Kirksey’s extended family included those on the golf course, Silo Ridge Country Club office manager and PGA pro Bryan Daniels said.
Kirksey, who was consistently one of the top senior players in the state, was also a gentleman on the fairway.
“He was quiet on the course but also quick to give compliments,” Daniels said.
Kirksey regularly volunteered as a rules official for Missouri Golf Association junior events, Daniels said.
“That just showed how important he thought it was to give back,” he said.
The same drive that pushed Kirksey to excel on the basketball court and helped him make the best of every player was evident every day, Daniels said.
“He was a constant practicer,” Daniels said. “He always worked on his game every day. If the sun was shining and he was in Bolivar, he was working. He had great hand-eye coordination, and he just put the time in. When we played together, he was as competitive as you’ll find. He wanted to beat you every time he played.”

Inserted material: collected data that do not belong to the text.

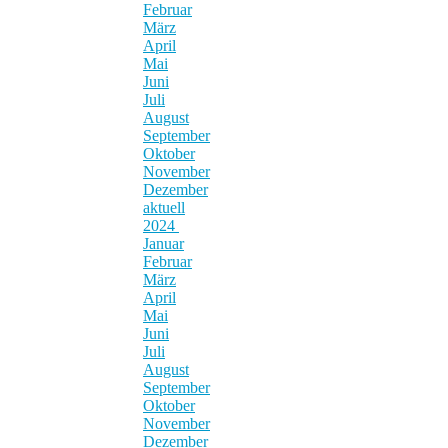
Februar
März
April
Mai
Juni
Juli
August
September
Oktober
November
Dezember
aktuell
2024
Januar
Februar
März
April
Mai
Juni
Juli
August
September
Oktober
November
Dezember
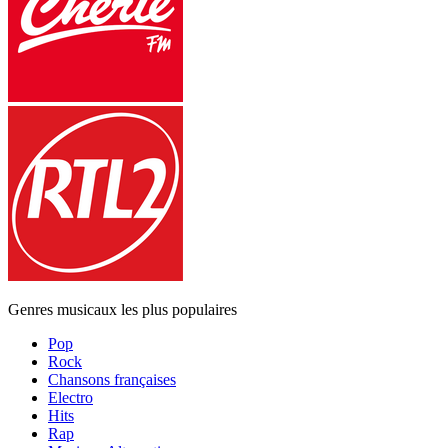
Genres musicaux les plus populaires
Pop
Rock
Chansons françaises
Electro
Hits
Rap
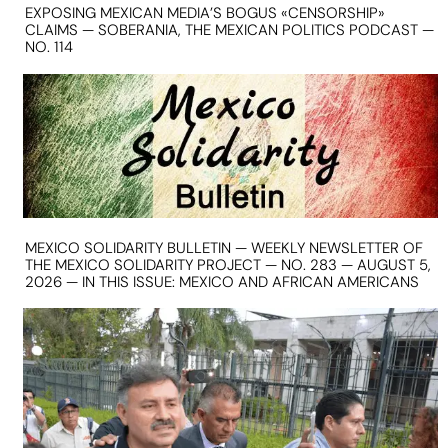
EXPOSING MEXICAN MEDIA’S BOGUS «CENSORSHIP»
CLAIMS — SOBERANIA, THE MEXICAN POLITICS PODCAST —
NO. 114
MEXICO SOLIDARITY BULLETIN — WEEKLY NEWSLETTER OF
THE MEXICO SOLIDARITY PROJECT — NO. 283 — AUGUST 5,
2026 — IN THIS ISSUE: MEXICO AND AFRICAN AMERICANS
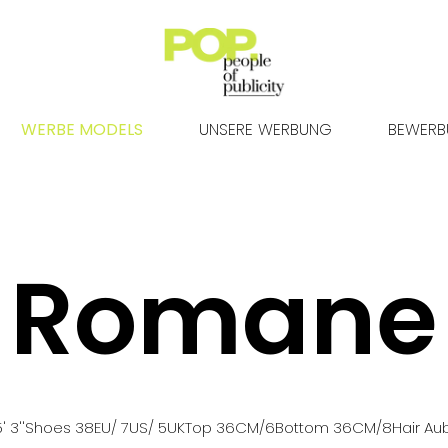
WERBE MODELS
UNSERE WERBUNG
BEWER
Romane
' 3''
Shoes
38
EU
/ 7US
/ 5UK
Top
36
CM
/6
Bottom
36
CM
/8
Hair
Au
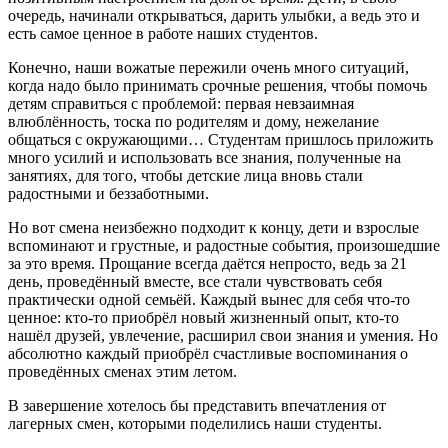
очередь, начинали открываться, дарить улыбки, а ведь это и
есть самое ценное в работе наших студентов.
Конечно, наши вожатые пережили очень много ситуаций,
когда надо было принимать срочные решения, чтобы помочь
детям справиться с проблемой: первая невзаимная
влюблённость, тоска по родителям и дому, нежелание
общаться с окружающими… Студентам пришлось приложить
много усилий и использовать все знания, полученные на
занятиях, для того, чтобы детские лица вновь стали
радостными и беззаботными.
Но вот смена неизбежно подходит к концу, дети и взрослые
вспоминают и грустные, и радостные события, произошедшие
за это время. Прощание всегда даётся непросто, ведь за 21
день, проведённый вместе, все стали чувствовать себя
практически одной семьёй. Каждый вынес для себя что-то
ценное: кто-то приобрёл новый жизненный опыт, кто-то
нашёл друзей, увлечение, расширил свои знания и умения. Но
абсолютно каждый приобрёл счастливые воспоминания о
проведённых сменах этим летом.
В завершение хотелось бы представить впечатления от
лагерных смен, которыми поделились наши студенты.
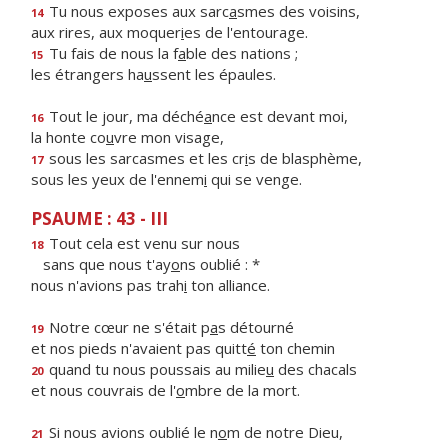
Tu nous exposes aux sarc
a
smes des voisins,
14
aux rires, aux moquer
i
es de l'entourage.
Tu fais de nous la f
a
ble des nations ;
15
les étrangers ha
u
ssent les épaules.
Tout le jour, ma déché
a
nce est devant moi,
16
la honte co
u
vre mon visage,
sous les sarcasmes et les cr
i
s de blasphème,
17
sous les yeux de l'ennem
i
qui se venge.
PSAUME : 43 - III
Tout cela est venu sur nous
18
sans que nous t'ay
o
ns oublié : *
nous n'avions pas trah
i
ton alliance.
Notre cœur ne s'était p
a
s détourné
19
et nos pieds n'avaient pas quitt
é
ton chemin
quand tu nous poussais au milie
u
des chacals
20
et nous couvrais de l'
o
mbre de la mort.
Si nous avions oublié le n
o
m de notre Dieu,
21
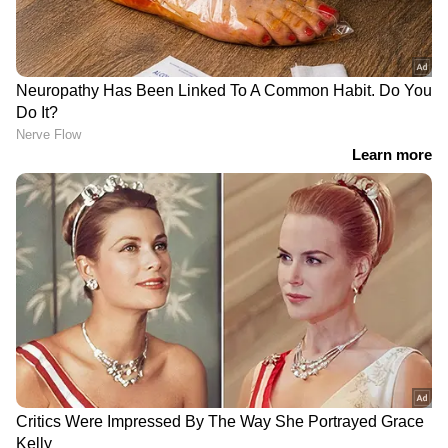
DOWNLOAD APP
കേരളത്തിലെ എല്ലാ വാർത്തകൾ
Kerala
News
അറിയാൻ എപ്പോഴും ഏഷ്യാനെറ്റ്
ന്യൂസ് വാർത്തകൾ.
Malayalam News
തത്സമയ അപ്‌ഡേറ്റുകളും ആഴത്തിലുള്ള
വിശകലനവും സമഗ്രമായ റിപ്പോർട്ടിംഗും —
എല്ലാം ഒരൊറ്റ സ്ഥലത്ത്. ഏത് സമയത്തും,
എവിടെയും വിശ്വസനീയമായ വാർത്തകൾ
ലഭിക്കാൻ
Asianet News Malayalam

Jay Kirksey said he often saw his father’s competitive side on the golf course.
“Dad would be out there playing golf, and when he got against someone who was really good, he had this ability, you could physically see it, to up his game one more level,” he said.
But, at the end of the day, the coach would say the key to success isn’t as much a competitive spirit as valuing the support of others, Jay Kirksey said.
“We could talk about Dad all day long, but if he were telling you, the first thing he would say is that he was only successful because of my mom,” Jay Kirksey said. “Mom’s strong. He would tell you in a heartbeat — he was only successful because of her.”
Services for Jerry Kirksey will be at 10 a.m. Saturday, Aug. 22, at Northside Christian Church, Springfield, according to the family.